■ Records for the exercise:
□ □ □ □
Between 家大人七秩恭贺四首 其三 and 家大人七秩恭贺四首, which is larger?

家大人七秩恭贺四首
□ □ □ □
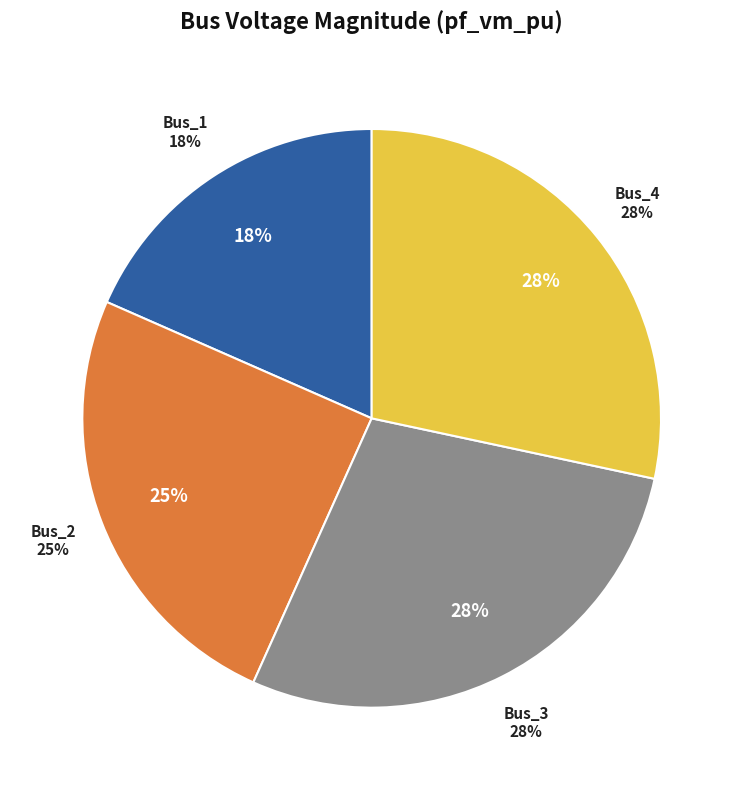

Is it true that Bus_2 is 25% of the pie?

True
□ □ □ □
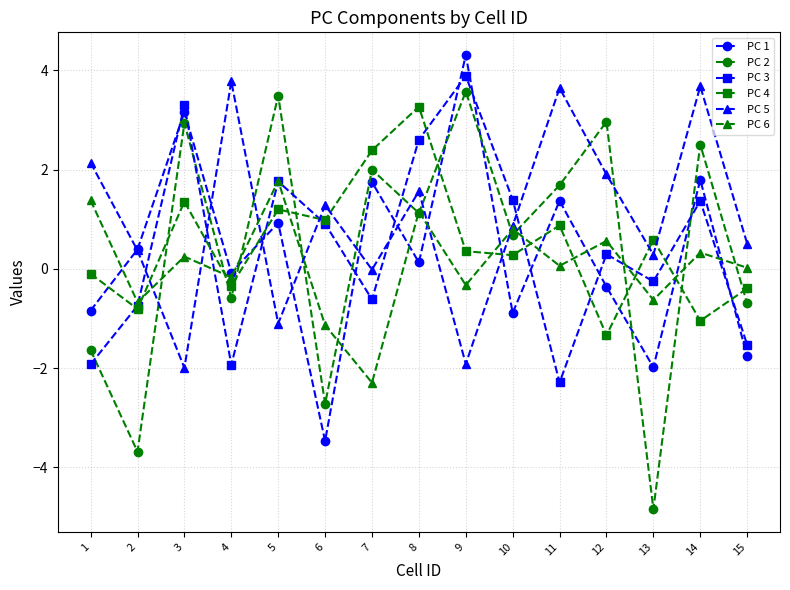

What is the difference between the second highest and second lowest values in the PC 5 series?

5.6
□ □ □ □
■ Action item:
State how many lines in the listing above contain the string "家大人七秩恭贺四首". Reply with the number alone.

■ Output:
2